> **Document**

+ + + + +

Android 13 Beta 1 is available for Pixel phones and you can download it now | #android | #security

Just days before the end of April, Google has met its original release window with the arrival of Android 13 Beta 1. This switches the track from Developer Preview to Beta, which means that it’s a little less likely to have issues and that it’s easier to install than before.

Unlike last year’s complete overhaul, Android 13 seems primarily focused on boosting privacy and security. Today’s blog post specifically highlights developer productivity and continued support for tablets and foldables among the company’s priorities. Much of this release is made up of features Google announced earlier this year, including the notification permissions and per-app language support that first debuted with DP2 in March. However, the company has several new features worth checking out — especially if you’re a developer.


Fitting with Google’s focus on privacy, Android 13 now uses granular permissions for any app requiring media file access. Rather than requesting access to all media file types, any app accessing your photos, videos, or audio files will have to ask the user for access to all three of those respective types. It might not be the most exciting addition to Android, but making it easier to ensure that some random ringtone app from the Play Store isn’t able to view your photos is a big boost to privacy.

Thankfully, Google has bundled these prompts for users, which should prevent them from feeling overwhelmed when you first launch a new app. These changes should pair well with that new iOS-like photo picker first announced with Android 13 DP1.

A couple of new audio routing APIs are included in Beta 1, capable of generating a list of devices that can currently play a specific media file and showing whether a user can play the audio stream back directly. These options could tie in with the tap-to-transfer feature we exclusively reported on back in January, which would allow users to move playback between devices. We still don’t know a lot about this tool, including whether these APIs actually tie into it, but it’s something we’ll be keeping an eye on as we test future beta releases.

Finally, error reporting in Keystore and KeyMint is now more detailed and accurate. A new exception class hierarchy displays the cause of the error, whether it’s a system/key issue, and whether attempting to re-run the action again will properly work. This change should allow developers to better identify problems with the app’s key generation, and whether a new key is needed to continue.

With today’s release, we’re one step closer to the official launch of Android 13, still planned for sometime after July. If you have a compatible Pixel (Pixel 4 or later), jumping in should be as easy as opting your phone in at the Android Beta Program site. Unfortunately, Google’s continued Android 12 QPR beta program has made this a bit more complicated than in years past.

+ + + + +

> **Supplied material**

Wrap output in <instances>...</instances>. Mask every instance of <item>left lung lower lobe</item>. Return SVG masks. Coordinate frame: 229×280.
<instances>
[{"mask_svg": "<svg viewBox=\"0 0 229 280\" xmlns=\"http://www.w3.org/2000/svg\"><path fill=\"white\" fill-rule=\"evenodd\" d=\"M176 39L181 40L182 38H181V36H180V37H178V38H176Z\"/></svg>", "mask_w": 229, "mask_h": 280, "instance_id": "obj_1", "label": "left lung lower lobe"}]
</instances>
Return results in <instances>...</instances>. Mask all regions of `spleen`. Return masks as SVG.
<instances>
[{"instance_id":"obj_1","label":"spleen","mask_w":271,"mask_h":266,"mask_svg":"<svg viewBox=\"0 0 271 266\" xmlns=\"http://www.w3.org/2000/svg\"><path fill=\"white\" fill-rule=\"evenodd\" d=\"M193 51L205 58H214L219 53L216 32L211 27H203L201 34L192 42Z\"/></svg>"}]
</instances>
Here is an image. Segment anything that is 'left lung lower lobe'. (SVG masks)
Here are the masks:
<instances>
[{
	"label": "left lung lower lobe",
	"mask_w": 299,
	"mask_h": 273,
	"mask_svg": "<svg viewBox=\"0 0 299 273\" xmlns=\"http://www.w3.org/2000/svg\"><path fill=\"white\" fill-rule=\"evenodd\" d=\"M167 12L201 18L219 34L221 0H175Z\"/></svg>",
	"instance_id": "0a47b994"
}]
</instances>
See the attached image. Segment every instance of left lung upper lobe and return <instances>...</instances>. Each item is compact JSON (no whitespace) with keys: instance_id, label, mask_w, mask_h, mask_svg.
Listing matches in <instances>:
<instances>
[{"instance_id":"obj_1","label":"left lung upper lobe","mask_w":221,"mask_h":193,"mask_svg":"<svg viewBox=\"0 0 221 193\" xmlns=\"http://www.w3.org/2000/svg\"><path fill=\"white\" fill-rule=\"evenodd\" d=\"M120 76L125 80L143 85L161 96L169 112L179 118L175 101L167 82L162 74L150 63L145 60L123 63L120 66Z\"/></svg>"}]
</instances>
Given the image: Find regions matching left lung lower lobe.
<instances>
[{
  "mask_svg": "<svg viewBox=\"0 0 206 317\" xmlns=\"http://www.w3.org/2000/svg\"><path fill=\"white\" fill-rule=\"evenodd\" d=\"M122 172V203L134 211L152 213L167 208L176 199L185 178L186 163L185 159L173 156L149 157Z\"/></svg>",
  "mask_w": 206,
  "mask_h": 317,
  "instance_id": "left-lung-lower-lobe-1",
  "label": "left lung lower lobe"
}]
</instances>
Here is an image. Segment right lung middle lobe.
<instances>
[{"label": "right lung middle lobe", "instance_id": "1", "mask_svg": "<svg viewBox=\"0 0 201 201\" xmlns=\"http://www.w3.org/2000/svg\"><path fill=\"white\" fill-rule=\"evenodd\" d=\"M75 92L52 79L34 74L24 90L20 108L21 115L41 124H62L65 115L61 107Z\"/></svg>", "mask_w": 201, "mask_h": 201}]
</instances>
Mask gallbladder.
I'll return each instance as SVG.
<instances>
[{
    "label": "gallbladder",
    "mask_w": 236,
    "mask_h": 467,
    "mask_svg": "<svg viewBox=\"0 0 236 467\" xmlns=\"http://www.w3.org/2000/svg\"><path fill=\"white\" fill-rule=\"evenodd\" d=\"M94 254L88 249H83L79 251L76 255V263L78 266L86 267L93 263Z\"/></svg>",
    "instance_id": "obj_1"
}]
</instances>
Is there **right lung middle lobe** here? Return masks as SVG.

+ + + + +

> **Tasks to carry out**
a. According to the article on Android 13 Beta 1, which Pixel phones are compatible with the beta?
b. Reproduce the passage of the Android 13 Beta 1 article starting at "With today’s release, we’re" and ending at "in years past.".

> **Expected responses**
a. Pixel 4 or later.

b.
With today’s release, we’re one step closer to the official launch of Android 13, still planned for sometime after July. If you have a compatible Pixel (Pixel 4 or later), jumping in should be as easy as opting your phone in at the Android Beta Program site. Unfortunately, Google’s continued Android 12 QPR beta program has made this a bit more complicated than in years past.